-- FRAGMENTO PROPORCIONADO --
• • • • • • •
Esta lucha larga y encarnizada con el imperialismo y la burguesía tiene muchas maneras de presentarse: política, económica, cultural e ideológica y militar, entre otras. El imperialismo como expresión más acabada del capital en estos tiempos tiene como propósito fundamental destruir la Revolución Bolivariana, derrocando el gobierno del presidente obrero Nicolás Maduro y hacer retroceder los procesos de lucha por la independencia de nuestro continente. Para eso cuenta con una fortaleza –más allá de su fuerza militar y política- muy importante, que no es otra sino el peso que aun tienen en nuestra sociedad los viejos vicios, las viejas costumbres, la vieja cultura, heredadas de la IV República capitalista y burguesa. Dice el Comandante Chávez en el documento que hemos comentado:

“No nos llamemos a engaño: la formación socio-económica que todavía prevalece en Venezuela es de carácter capitalista y rentista. Ciertamente, el socialismo apenas ha comenzado a implantar su propio dinamismo interno entre nosotros. Este es un programa precisamente para afianzarlo y profundizarlo; direccionado hacia una radical supresión de la lógica del capital que debe irse cumpliendo paso a paso, pero sin aminorar el ritmo de avance hacia el socialismo”.

Y más adelante dice: “…Esto pasa por pulverizar la forma Estado burguesa que heredamos, la que aun se reproduce a través de sus viejas y nefastas prácticas, y darle continuidad a la invención de nuevas formas de gestión política”.
• • • • • • •
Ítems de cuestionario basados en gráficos
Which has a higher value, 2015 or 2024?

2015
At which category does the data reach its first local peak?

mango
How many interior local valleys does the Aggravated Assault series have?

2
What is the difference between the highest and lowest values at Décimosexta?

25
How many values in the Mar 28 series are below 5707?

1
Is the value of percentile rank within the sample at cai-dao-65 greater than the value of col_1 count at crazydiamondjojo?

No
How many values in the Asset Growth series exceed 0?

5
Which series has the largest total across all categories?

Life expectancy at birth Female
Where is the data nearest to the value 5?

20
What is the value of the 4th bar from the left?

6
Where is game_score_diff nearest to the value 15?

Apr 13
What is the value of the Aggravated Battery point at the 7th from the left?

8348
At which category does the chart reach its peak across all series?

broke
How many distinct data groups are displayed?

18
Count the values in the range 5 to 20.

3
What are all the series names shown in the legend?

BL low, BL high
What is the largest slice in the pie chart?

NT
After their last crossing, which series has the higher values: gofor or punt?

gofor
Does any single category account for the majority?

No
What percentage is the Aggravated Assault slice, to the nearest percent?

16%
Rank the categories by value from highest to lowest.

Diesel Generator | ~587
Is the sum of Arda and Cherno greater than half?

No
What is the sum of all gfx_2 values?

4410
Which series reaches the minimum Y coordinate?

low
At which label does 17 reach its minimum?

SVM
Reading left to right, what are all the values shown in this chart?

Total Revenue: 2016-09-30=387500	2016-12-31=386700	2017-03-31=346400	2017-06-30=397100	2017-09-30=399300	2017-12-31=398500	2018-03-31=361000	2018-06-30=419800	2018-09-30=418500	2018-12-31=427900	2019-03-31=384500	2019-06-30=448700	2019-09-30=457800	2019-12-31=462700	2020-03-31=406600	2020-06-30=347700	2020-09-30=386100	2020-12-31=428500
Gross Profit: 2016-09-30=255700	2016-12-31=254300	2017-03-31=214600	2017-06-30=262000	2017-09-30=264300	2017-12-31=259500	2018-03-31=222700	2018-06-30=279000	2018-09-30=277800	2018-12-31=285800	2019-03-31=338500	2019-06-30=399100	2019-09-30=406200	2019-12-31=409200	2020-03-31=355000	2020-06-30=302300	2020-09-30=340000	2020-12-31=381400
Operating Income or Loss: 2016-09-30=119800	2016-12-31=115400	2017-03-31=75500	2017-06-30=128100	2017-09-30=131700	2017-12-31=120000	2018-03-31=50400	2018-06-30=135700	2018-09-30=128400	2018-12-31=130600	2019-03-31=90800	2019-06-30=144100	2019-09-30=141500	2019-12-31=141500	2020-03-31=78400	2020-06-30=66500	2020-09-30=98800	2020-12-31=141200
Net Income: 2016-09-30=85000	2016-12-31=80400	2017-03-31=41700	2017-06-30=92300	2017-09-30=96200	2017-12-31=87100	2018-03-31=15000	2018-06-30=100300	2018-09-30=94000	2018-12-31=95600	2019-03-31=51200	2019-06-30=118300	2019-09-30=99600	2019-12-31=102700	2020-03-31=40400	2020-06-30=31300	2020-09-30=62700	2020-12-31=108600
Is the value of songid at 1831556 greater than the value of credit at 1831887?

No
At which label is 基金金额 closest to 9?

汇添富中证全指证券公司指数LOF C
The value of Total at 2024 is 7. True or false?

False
• • • • • • •
-- PARTES DEL EJERCICIO --
A) Según el fragmento sobre la lucha contra el imperialismo, ¿cuál es el propósito fundamental del imperialismo?
B) Prosigue el fragmento sobre la lucha contra el imperialismo a partir de su última oración.
Los datos no guardan relación alguna con el fragmento.

-- RESPUESTAS POR TAREA --
A) Destruir la Revolución Bolivariana, derrocando el gobierno del presidente obrero Nicolás Maduro y haciendo retroceder los procesos de lucha por la independencia del continente.

B)
La persistencia aun dominante en Venezuela de una formación económico-social capitalista y rentista, determina por un lado la preeminencia de relaciones mercantiles que garantizan la reproducción ampliada del capital, material e ideológicamente.

El burocratismo, la ineficacia, la ineficiencia, la desidia para atender los problemas del pueblo y la corrupción, entre otros, son vicios y taras que heredamos del modelo capitalista rentista y del Estado burgués de la IV República y como tales, debemos combatirlos y derrotarlos para poder construir el socialismo.

Todos estos vicios y taras sirven a los intereses de los enemigos de la revolución, porque irritan al pueblo, buscan dividir y desmoralizar las fuerzas populares y revolucionarias, tratan de desmovilizar y separar al pueblo de la dirección de la revolución. No hay un burocratismo bueno y un burocratismo malo, no hay corruptos buenos y corruptos malos, todas son prácticas contrarrevolucionarias y por tanto, tenemos que combatirlas en el terreno ideológico y en el terreno práctico. Y en el caso de la corrupción siendo implacables en el castigo a los corruptos, porque además, todo corrupto es un traidor de la causa del pueblo, de la revolución y del legado de Chávez. Esto ha sido entendido así por nuestro presidente obrero Nicolás Maduro y en estos dos años de gobierno ha desarrollado un combate consecuente contra esta herencia nefasta del viejo Estado y del capitalismo rentista y dependiente venezolano.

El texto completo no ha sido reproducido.